Pick up a domain for your personal brand. Post your ideas, best practices, success stories, failures, presentations, upcoming speaking engagements, bio, media files, social media profiles and travel schedule.
3. Give Yourself a Reputation
Building a CEO brand is paramount as well as portable, meaning you can utilize it for any company you lead in the future. You want investors, customers and people in your industry to believe that when you lead a venture, it is going to be successful as much because of your talent as the product. Through our CEO branding clients, we’ve seen how important your personal brand is to success!
4. Use the Platform
As your startup gains traction, it also creates a bigger platform for you to build your personal brand. Your best decision here is to proactively use the platform/foundation that your startup creates to also build your personal brand. This would include writing about your experiences, speaking at conferences and being a mentor to others.
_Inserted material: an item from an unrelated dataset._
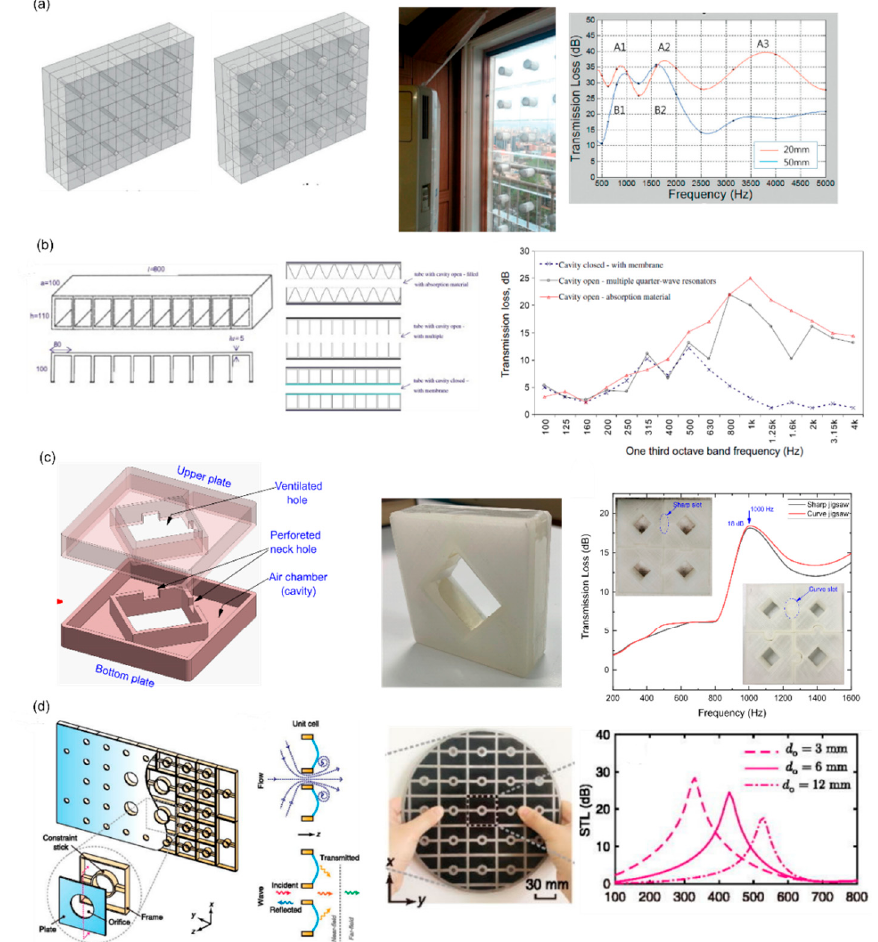
Figure 4. ( a ) Schematics of the proposed air transparent acoustic window panels (consisting of transformed resonators and air filters with hole diameters of 20 and 50 mm. The dimensions of each cell were 150 mm × 150 mm × 40 mm with a thickness of 5 mm of a transparent acrylic sheet). Photographs are of the installed window panel in building and their measured transmission loss spectra, which was about 30–35 dB in the range of 400–5000 Hz with the 20 mm window and about 20–35 dB in the range of 700–2200 Hz with the 50 mm window. Reprinted with permission from Kim and Lee [90], © 2014 Author(s), licensed under a Creative Commons Attribution 3.0 License. ( b ) 3D-view and top-view of the multiple quarter-wave resonators. Measured transmission loss spectra of three types of silencers are shown. Reprinted with permission from Wang et al. [91], © 2013 Elsevier Ltd. ( c ) Schematic details of ventilated metamaterial unit cell composed of two necks and a single chamber. A maximum transmission loss peak of around 18 dB was achieved from the proposed design. Reprinted with permission from Kumar et al. [94], © 2019 Elsevier Ltd. ( d ) Typical configuration of the perforated and constrained acoustic metamaterial and the measured transmission loss spectra. Reprinted with permission from Wang et al. [95], © 2019 AIP Publishing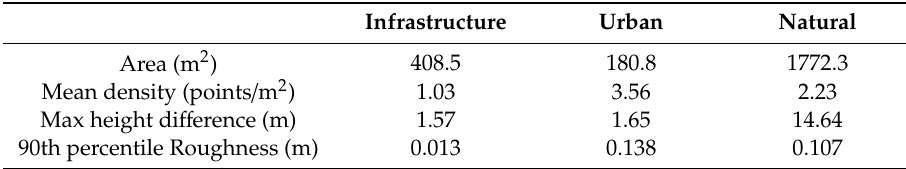
Table 1. Main characteristics of the three test bed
Many organizations — schools, nonprofits, industry associations, even companies — love “alumni” who share their stories. Whether you speak on a panel, write a blog or offer “office hours,” the first place that you can build your brand is through an organization that knows you. It’s always better to build a deep connection, and organizations love celebrating success stories of past members.
Six months into starting my company, I took my photography hobby to a professional level and started photographing weddings. At first, I tried to put up a wall between the businesses. I was afraid that if clients from either business found out about the other, they wouldn’t take me seriously. When I finally tore down the wall after a few years, I was thrilled by the response from my clients.
Share content on your favorite platforms. If you like to write, start a personal blog under your name. If you like to take photos, start an Instagram account and share those photos to Twitter and Facebook. Share whatever you want to be known for. That way, when someone Googles your name, they see the stuff you want to be seen.
It is important to build a personal brand that will follow you into your future. Get out there and interact with everyone and anyone. Take advantage of opportunities to participate in interviews or write articles. Use those opportunities to become an industry thought leader to further build your credibility. By doing so, you will be able to convey that you are both relatable and intelligent.
– Fehzan Ali, Adscend Media LLC
Focus on your strengths as an entrepreneur, develop them and let your personal brand come naturally. As you develop more companies and prove your concept, people will listen.Trying to make it happen won’t seem genuine; take small steps to develop your brand, along with your companies. Slowly but surely, you will develop a solid personal brand that begins to separate you from your companies.
It is very important to build a personal brand, mainly because people love industry leaders. Give! Give! Give! If you give free knowledge, people will come to you for advice, which will then turn into more leads and word-of-mouth referrals. Don’t be afraid to share business secrets and knowledge. If you help people succeed, they will become raving fans of yours.
A friend in executive hiring told me once that all executives need to have a value proposition they can declare in one line. When you meet people, they should walk away knowing that one value proposition — not just the many things you’ve worked on. I’m a problem solver, so when someone asks me what I do for a living, I say that first and then talk about my current venture.
I took the time and brought in outside help to work through the personal brand strategy and identity process, much the same as one would do with a new startup. It’s important to take the time to think through AND document what you stand for and are passionate about. When you have a clear personal story and vision, it makes it easy to link that with different investments, companies and pursuits.